§ **REQUIRED WORK**:
Write out the records in full, exactly as given, but without the images.

(Dataset entries)

**********

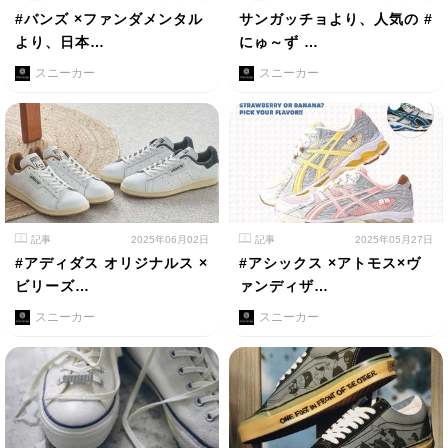
#バンズ ×ファンダメンタル
サンガッチョより、人気の #
より、日本…
にゅ～ず …
スニーカー
スニーカー
記事
2025年06月02日
記事
2025年05月27日
#アディダス オリジナルス ×
#アシックス ×アトモス×ヴ
ビリーズ…
ァンディザ…
スニーカー
スニーカー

**********

§ **REPLY TO THE EXERCISE**:
#バンズ ×ファンダメンタル
サンガッチョより、人気の #
より、日本…
にゅ～ず …
スニーカー
スニーカー
記事
2025年06月02日
記事
2025年05月27日
#アディダス オリジナルス ×
#アシックス ×アトモス×ヴ
ビリーズ…
ァンディザ…
スニーカー
スニーカー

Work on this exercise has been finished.